- _Exercise directions_
Look through the data below for the line with "Tuerkei: (Anastas19, Stanow/Stanov/Stan/Stamm30);" and the line with "Rakuszewski/Rockowshew21, Tuhn18);", then output those two and all lines in between, exactly as written.

── Material provided ──

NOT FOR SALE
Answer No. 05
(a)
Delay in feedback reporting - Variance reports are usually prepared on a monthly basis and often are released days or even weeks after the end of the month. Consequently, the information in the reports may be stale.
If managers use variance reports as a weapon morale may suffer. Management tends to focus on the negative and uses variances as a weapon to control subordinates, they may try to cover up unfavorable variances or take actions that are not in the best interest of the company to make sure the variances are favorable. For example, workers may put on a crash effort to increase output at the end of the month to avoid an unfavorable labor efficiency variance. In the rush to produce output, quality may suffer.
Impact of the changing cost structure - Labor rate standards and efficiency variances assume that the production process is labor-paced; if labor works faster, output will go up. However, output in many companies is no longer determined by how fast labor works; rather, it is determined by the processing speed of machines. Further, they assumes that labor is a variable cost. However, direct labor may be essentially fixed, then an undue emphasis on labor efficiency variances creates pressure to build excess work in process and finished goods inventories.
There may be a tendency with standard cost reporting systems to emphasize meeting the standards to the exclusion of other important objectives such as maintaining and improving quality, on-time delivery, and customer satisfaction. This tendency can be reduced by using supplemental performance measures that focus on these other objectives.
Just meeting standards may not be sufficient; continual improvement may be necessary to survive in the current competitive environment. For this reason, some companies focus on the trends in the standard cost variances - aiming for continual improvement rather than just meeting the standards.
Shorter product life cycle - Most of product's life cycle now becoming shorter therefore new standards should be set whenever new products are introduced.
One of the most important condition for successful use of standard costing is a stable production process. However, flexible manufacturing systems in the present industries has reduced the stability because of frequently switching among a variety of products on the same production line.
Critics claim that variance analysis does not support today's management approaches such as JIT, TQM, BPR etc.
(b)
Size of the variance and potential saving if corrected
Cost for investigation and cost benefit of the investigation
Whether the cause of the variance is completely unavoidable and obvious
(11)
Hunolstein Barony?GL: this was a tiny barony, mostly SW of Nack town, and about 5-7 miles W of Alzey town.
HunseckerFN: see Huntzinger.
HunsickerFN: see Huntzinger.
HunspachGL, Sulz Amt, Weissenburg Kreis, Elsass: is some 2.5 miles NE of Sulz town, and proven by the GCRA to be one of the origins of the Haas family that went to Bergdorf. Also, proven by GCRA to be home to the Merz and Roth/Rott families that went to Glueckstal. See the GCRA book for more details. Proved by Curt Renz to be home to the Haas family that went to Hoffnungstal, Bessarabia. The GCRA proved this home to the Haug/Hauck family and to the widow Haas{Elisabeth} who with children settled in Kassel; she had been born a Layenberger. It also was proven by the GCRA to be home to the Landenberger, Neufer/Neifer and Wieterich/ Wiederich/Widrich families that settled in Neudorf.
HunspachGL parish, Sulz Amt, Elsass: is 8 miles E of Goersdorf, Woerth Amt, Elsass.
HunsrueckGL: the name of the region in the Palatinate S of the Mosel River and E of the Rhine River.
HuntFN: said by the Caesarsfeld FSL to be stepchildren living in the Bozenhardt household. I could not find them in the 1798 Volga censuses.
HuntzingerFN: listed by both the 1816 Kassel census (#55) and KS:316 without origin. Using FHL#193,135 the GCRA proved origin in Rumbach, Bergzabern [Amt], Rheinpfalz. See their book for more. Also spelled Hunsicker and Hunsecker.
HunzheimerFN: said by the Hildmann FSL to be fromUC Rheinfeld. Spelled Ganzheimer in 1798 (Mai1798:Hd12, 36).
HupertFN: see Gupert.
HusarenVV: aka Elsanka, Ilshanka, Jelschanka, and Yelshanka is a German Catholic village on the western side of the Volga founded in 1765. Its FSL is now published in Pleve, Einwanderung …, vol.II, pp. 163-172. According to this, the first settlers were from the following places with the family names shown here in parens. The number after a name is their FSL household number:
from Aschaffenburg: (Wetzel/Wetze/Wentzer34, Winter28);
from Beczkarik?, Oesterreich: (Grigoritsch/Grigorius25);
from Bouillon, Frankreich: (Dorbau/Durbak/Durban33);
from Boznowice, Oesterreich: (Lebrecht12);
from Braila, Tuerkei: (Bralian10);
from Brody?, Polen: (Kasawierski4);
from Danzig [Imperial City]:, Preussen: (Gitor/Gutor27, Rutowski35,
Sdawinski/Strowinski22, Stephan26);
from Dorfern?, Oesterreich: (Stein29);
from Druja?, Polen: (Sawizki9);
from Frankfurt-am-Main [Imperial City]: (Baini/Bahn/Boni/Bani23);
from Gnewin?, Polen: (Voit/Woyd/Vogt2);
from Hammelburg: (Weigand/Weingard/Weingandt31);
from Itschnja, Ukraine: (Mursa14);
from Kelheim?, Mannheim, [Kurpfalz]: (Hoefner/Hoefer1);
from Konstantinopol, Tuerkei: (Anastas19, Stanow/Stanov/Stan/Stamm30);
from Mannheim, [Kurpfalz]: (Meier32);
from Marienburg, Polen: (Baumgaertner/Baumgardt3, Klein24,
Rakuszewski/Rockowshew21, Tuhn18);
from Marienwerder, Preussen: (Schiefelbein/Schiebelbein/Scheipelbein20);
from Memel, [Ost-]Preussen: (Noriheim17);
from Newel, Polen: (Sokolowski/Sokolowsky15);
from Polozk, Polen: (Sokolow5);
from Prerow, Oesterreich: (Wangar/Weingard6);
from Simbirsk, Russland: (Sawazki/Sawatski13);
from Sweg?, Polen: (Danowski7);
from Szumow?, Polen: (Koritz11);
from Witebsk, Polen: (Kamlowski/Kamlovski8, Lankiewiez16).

───

- _Solution to the problem_
from Konstantinopol, Tuerkei: (Anastas19, Stanow/Stanov/Stan/Stamm30);
from Mannheim, [Kurpfalz]: (Meier32);
from Marienburg, Polen: (Baumgaertner/Baumgardt3, Klein24,
Rakuszewski/Rockowshew21, Tuhn18);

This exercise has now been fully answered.